Drupal has an amazing framework that is very developer friendly. The community has created tons of applications that are way above and beyond anything that the other CMS's could fathom.

That said, Drupal 7 is screwing up big time.

They keep emphasizing cooperation and collaboration over competition. It has gone to extremes.

As an example, Drupal 7 desperately needs a module to take care of uploading multiple files and/or images. A couple of solutions have already been created, and they work well. Unfortunately, some self appointed gatekeepers think that an already official project based on Plupload should have it covered. Plupload has been out for over a year and still cannot do its job. The projects that work are considered 'duplicates' of the project that....get this....doesn't work.

This is one small example.

They have done the same thing with video player solutions, jquery plugins, meta tag modules, you tube modules....

And yet they continue to push the "media" module, which is supposed to do EVERYTHING whether you need it or not.
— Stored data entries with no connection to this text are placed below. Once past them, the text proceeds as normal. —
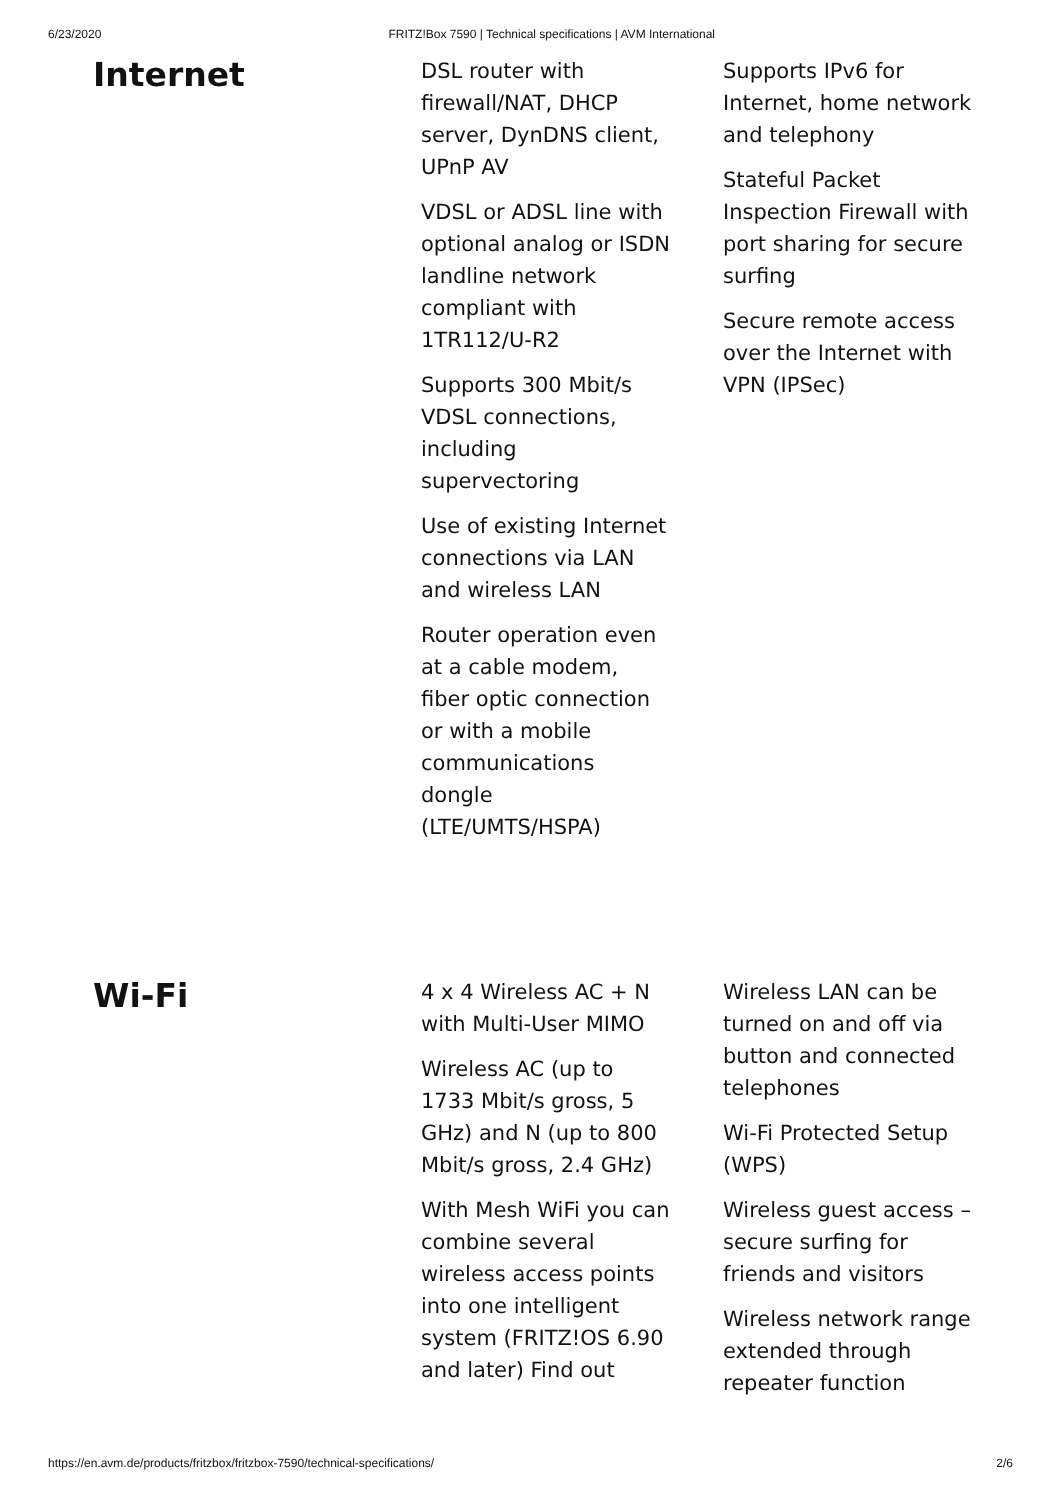6/23/2020 FRITZ!Box 7590 | Technical specifications | AVM International
Internet
DSL router with firewall/NAT, DHCP server, DynDNS client, UPnP AV
VDSL or ADSL line with optional analog or ISDN landline network compliant with 1TR112/U-R2
Supports 300 Mbit/s VDSL connections, including supervectoring
Use of existing Internet connections via LAN and wireless LAN
Router operation even at a cable modem, fiber optic connection or with a mobile communications dongle (LTE/UMTS/HSPA)
Supports IPv6 for Internet, home network and telephony
Stateful Packet Inspection Firewall with port sharing for secure surfing
Secure remote access over the Internet with VPN (IPSec)
Wi-Fi
4 x 4 Wireless AC + N with Multi-User MIMO
Wireless AC (up to 1733 Mbit/s gross, 5 GHz) and N (up to 800 Mbit/s gross, 2.4 GHz)
With Mesh WiFi you can combine several wireless access points into one intelligent system (FRITZ!OS 6.90 and later) Find out
Wireless LAN can be turned on and off via button and connected telephones
Wi-Fi Protected Setup (WPS)
Wireless guest access – secure surfing for friends and visitors
Wireless network range extended through repeater function
https://en.avm.de/products/fritzbox/fritzbox-7590/technical-specifications/ 2/6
And project media has proven itself to be one gigantic abortion.

Drupal is working really hard to destroy itself.

Comment: 
At present I use WordPress, but for the purpose of self-development I would like to try Joomla and Drupal

Comment: 
Thanks for the article. I'm having exactly this dilemma right now and drupal/Joomla are part of it. I'm checking some Asp.net platforms as well. I'll appreciate your advise. On my new website, a side of an ecommerce site, I should implement a web service that should support 1000 hits a minute. It's kind of validation service that use the configuration set by the users and return true/false. By your experience and knowledge, which platform should I choose? Thanks

Comment: 

I have been working with Drupal since 4.7 when I had a instant install from a previous hosting site. It is complicated but has so many functions in the community contributed modules that it is my goto CMS. Joomla seems similiar to MoveableType with the plugins but very easy to add content and structure. Wordpress is one step away from a template site but with the added advantages of a strong SEO engine and is the number one used CMS and won't be going anywhere. Who knows they could all be replaced with Facebook!

Comment: 

Drupal is really very powerful and developer friendly framework. Drupal is also very flexible and we can extend it at any direction and for any purpose.